A Deninu Kue First Nation author has won a national award for a beautifully-illustrated and tenderly-written children’s book about death.

Last month, Lisa Boivin was named a winner of the annual First Nations Communities READ program for her children’s book, We Dream Medicine Dreams.

The award, which honours some of the best Indigenous literature in the country, is run by the Ontario First Nations public library community under the Ontario Library Service (OLS) and sponsored by Periodical Marketers of Canada.

Boivin’s book is about a little girl, her grandfather, and their shared discovery of how dreams – that feature animal guardians including bear, hawk, caribou and wolf – connect them to their ancestors.

Later, the little girl must call on this knowledge as she learns to say goodbye when her grandfather gets sick and passes away.

Nancy Cooper, a First Nation consultant with the Ontario Library Service who spoke to the Hub on Boivin’s behalf, called it, “a beautifully illustrated intergenerational story about death.”

“It follows the story of an unfortunate passing but this little girl in the book remembers all the teachings that they received from their grandparent, and all the teachings we receive on a daily basis from animals in the world around us,” she said.

“I’m a big fan of it,” she continued. “I’m a big fan of Lisa.
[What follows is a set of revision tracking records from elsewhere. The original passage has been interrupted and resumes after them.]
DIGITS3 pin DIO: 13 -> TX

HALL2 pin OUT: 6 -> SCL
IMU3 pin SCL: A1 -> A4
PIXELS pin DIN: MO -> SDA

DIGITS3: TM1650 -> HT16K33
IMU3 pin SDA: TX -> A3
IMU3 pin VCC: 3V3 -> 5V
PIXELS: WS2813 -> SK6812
She’s doing some really important work.”

Lisa Boivin’s latest book, We Dream Medicine Dreams, was named a winner of the annual First Nations Communities READ program. Photo courtesy CNW Group/Periodical Marketers of Canada
Lisa Boivin’s latest book, We Dream Medicine Dreams, was named a winner of the annual First Nations Communities READ program. Photo courtesy CNW Group/Periodical Marketers of Canada

Boivin is both author and illustrator of We Dream Medicine Dreams. Her previous works include, I Will See You Again, another award-winning book aimed at helping children process difficult emotions and heal from loss.
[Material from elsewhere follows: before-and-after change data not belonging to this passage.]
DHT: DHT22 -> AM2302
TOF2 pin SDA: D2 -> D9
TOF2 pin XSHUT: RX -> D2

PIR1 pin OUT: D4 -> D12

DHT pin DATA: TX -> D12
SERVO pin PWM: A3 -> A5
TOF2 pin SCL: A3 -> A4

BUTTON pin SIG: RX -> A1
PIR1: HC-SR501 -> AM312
In addition to her work as an author and interdisciplinary artist, Boivin is also a PhD candidate at the Rehabilitation Sciences Institute at the University of Toronto Faculty of Medicine where she studies bioethics.

Cooper noted how her academic work and her writing share common themes, as they both draw on Indigenous knowledge to tackle the subject of death in a very practical way.
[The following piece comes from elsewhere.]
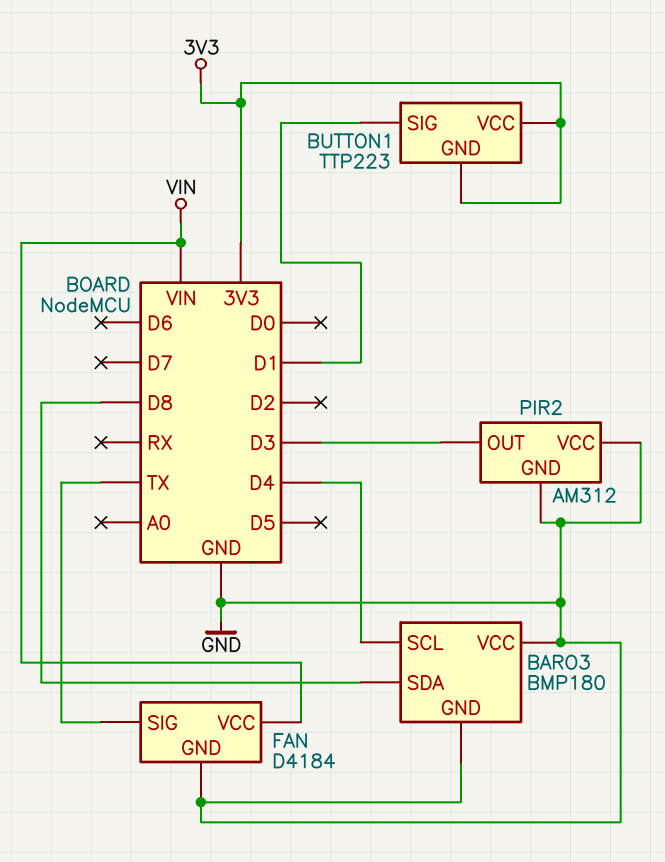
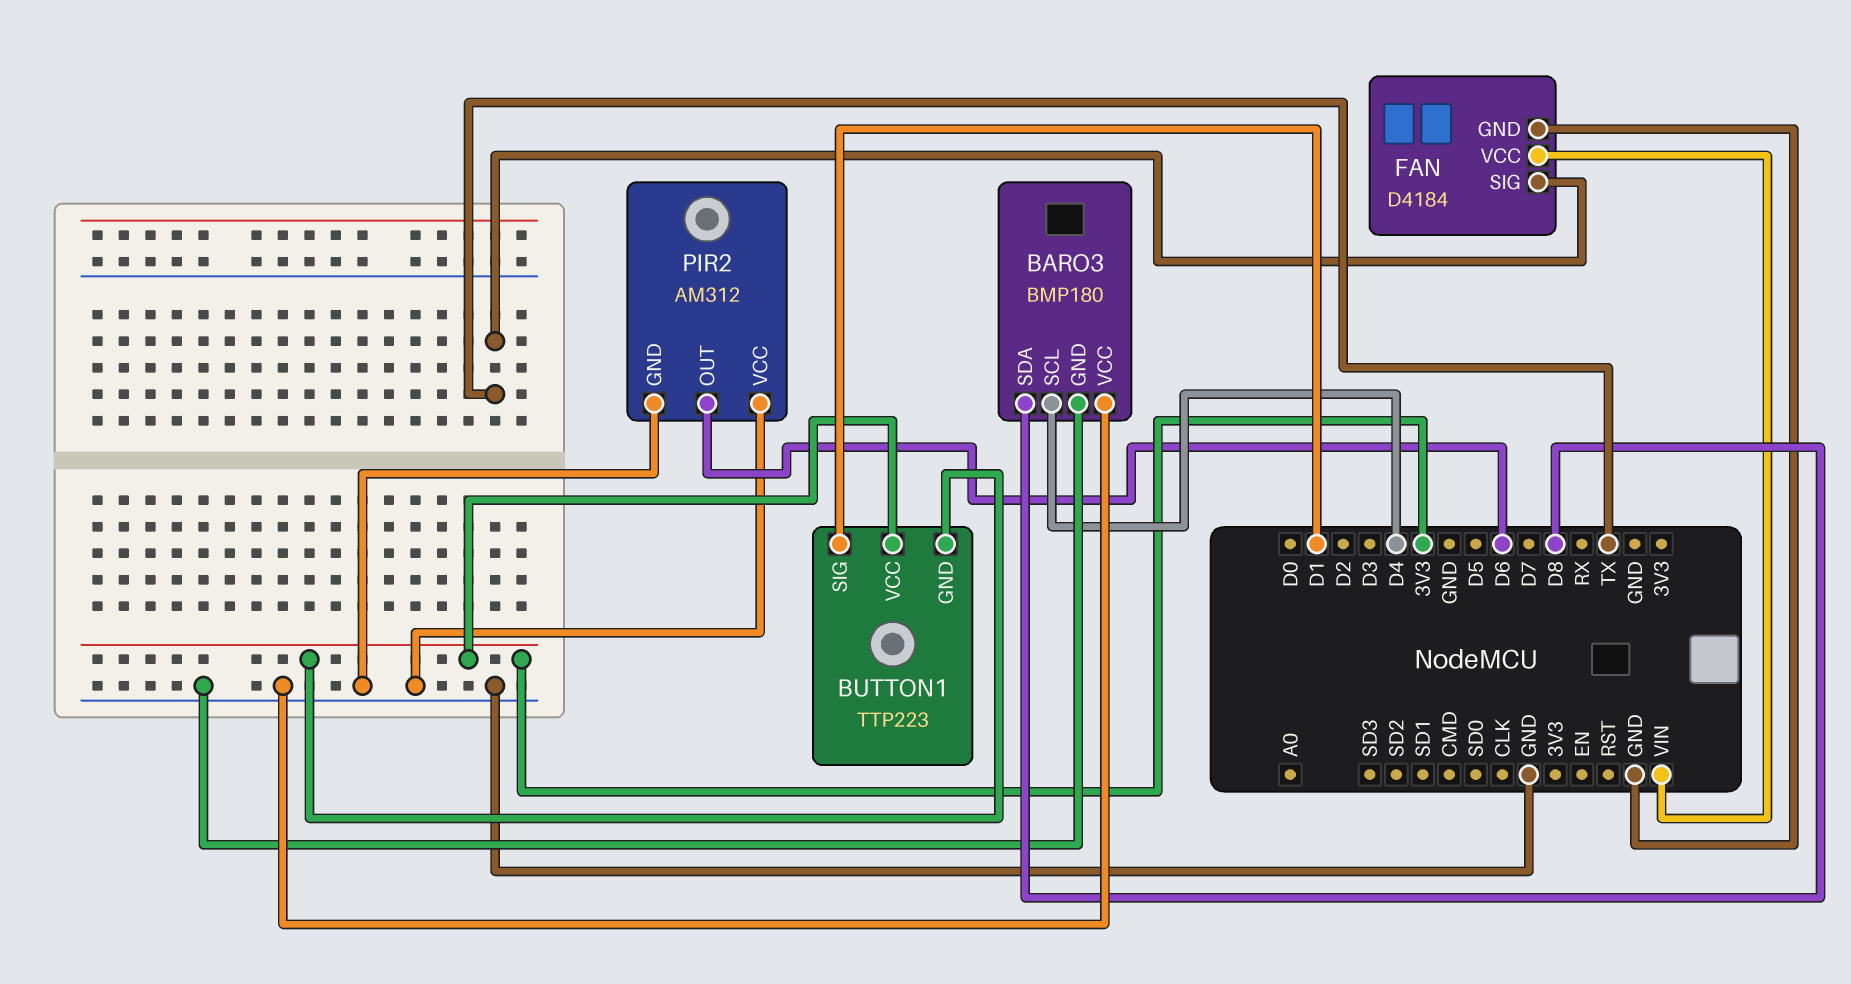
PIR2 pin OUT: D3 -> D6

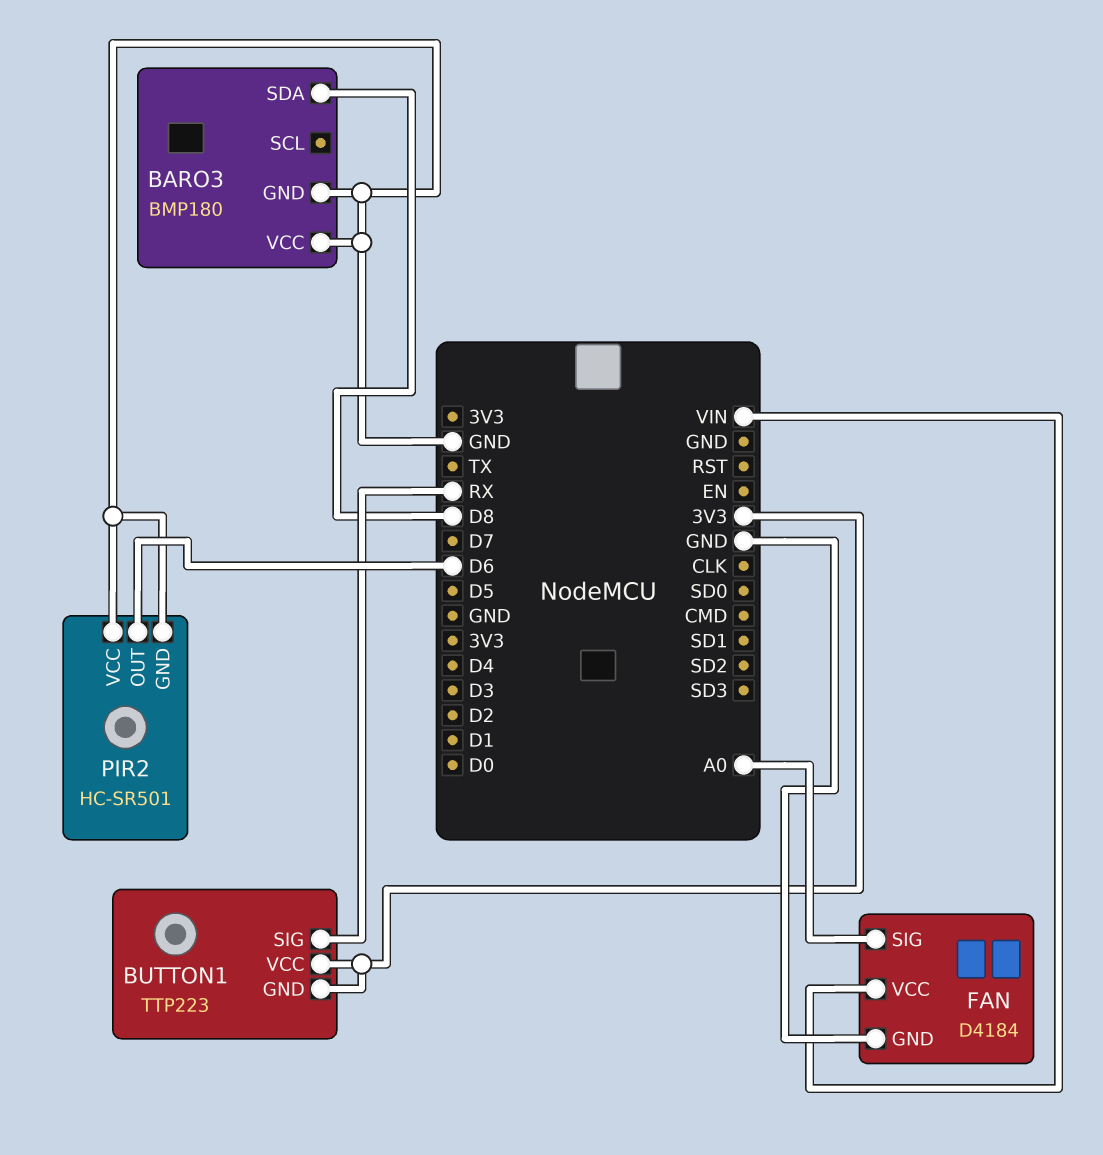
BARO3 pin SCL: D4 -> none
BUTTON1 pin SIG: D1 -> RX
FAN pin SIG: TX -> A0
PIR2: AM312 -> HC-SR501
“She’s teaching institutions about the process of death in Indigenous communities and the importance of certain ceremonies and decisions,” she said. “She’s bringing death to the forefront and making it easy to have a discussion about it, which I think is really important because you don’t read many books about death in children’s literature.”

The PMC Indigenous Literature Award comes with a cash prize for each author. Winners are chosen by a jury of Indigenous librarians from across Ontario.

Over 75 selected works were entered into this year’s competition. The number of entries speaks to the depth of quality in Indigenous literature across the province, said Cooper.

“There was a lot of amazing literature that the jury had to get through,” she said.

After two “very adamant” jury members came to an impasse, two winners were declared in the children’s category — the first tie in the competition’s history, according to Cooper.

Little Bear in Foster Care by Anishinaabe Algonquin author S.P. Joseph Lyons was also a winner in the children’s category.

Carol Anne Hilton, of Nuu-chah-nulth descent from the Hesquiaht Nation, authored the winning title in the adult category for her book, Indigenomics, a non-fiction book about how an emerging Indigenous economy, built around relationships and multigenerational stewardship of the land, is laying the groundwork for economic reconciliation.

Correction: A previous version of this story displayed the incorrect photo. NNSL Media apologizes for the error and any confusion or embarrassment it may have caused.